Automated calibration of agent-based immunological simulations

2018 
A major challenge in this field, however, lies in parameterization, particularly in agent-based simulations. These simulations contain many parameters (>50 is plausible), many pertaining to aspects of immunology that either have not or cannot be examined with current wet-lab technologies. Curve-fitting (e.g. linear regression) based-calibration is tractable only for relatively simple simulations with few parameters, and will not necessarily lead to biologicallyplausible parameter values (e.g., if the model is a bad representation of the biology).

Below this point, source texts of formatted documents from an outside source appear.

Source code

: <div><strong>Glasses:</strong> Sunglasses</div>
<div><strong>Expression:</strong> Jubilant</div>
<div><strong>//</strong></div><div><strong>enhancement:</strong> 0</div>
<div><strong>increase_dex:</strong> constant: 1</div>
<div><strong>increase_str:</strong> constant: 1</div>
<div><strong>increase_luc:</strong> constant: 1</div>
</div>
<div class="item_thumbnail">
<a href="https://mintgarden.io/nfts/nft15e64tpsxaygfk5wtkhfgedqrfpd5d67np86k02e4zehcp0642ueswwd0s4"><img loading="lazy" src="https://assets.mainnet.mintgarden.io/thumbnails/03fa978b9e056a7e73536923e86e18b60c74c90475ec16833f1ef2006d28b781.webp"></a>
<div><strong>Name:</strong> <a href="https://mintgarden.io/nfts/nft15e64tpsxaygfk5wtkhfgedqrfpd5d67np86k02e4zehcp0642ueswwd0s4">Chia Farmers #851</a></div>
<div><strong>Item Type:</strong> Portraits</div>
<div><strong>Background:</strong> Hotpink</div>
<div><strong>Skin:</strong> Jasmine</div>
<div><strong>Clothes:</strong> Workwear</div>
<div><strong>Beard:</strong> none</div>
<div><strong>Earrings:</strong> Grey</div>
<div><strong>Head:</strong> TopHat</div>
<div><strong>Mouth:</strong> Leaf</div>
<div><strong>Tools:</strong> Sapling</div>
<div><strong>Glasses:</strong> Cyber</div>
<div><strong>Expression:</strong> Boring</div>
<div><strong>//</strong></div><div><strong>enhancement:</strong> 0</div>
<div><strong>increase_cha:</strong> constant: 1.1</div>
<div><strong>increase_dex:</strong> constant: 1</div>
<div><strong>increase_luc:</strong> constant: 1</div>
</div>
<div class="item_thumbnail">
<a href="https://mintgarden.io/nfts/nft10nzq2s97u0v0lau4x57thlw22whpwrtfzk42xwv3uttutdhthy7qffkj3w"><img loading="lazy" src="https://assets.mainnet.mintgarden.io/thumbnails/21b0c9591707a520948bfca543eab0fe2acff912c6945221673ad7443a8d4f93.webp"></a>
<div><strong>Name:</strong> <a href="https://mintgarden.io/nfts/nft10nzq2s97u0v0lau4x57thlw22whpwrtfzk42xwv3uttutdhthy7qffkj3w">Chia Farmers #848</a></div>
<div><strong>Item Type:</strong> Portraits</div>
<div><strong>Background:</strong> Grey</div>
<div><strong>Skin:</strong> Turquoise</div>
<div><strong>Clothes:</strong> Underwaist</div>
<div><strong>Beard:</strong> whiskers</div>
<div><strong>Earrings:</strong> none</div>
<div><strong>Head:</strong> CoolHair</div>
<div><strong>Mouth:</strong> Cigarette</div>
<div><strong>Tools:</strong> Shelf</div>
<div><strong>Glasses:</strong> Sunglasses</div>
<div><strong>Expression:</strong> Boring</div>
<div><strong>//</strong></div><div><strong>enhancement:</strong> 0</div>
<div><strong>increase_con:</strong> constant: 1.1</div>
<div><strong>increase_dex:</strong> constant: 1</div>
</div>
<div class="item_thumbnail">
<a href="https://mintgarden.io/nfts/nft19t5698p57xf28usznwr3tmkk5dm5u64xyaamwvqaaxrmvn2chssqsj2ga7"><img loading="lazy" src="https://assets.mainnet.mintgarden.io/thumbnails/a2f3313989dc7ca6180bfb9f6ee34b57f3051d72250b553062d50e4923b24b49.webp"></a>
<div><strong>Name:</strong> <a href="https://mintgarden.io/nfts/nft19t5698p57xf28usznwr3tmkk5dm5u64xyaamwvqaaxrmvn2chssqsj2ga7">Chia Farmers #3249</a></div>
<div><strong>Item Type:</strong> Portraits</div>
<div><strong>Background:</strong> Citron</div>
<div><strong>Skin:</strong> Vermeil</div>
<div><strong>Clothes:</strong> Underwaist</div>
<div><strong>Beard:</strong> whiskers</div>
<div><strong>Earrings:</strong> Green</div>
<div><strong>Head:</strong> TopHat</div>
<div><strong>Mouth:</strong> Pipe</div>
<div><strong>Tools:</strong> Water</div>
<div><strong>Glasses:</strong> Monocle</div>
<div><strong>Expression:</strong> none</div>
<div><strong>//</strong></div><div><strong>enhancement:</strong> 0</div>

For larger systems the current state of the art is to calibrate by hand/eye, with some values based on wet-lab data or expert opinion, and the rest on trial and error. Furthermore, it is typical to calibrate simulations against data from only a single wet-lab experiment. Although these data may comprise observations of multiple cells/molecules/disease scores (termed responses), given that a simulation is likely to be used to perform multiple novel experiments that have not been attempted in the wet-lab, it still constitutes calibration against a single datapoint (single experiment). Put another way, with so many degrees of freedom there may be multiple points in parameter space for which a simulation re-creates data from a single experiment; a simulation calibrated in such a manner will not necessarily be representative of the biology when used for a different experiment. We propose that to have genuine trust that they reliably capture the biology, immunological simulations should be calibrated against multiple wet-lab experiments.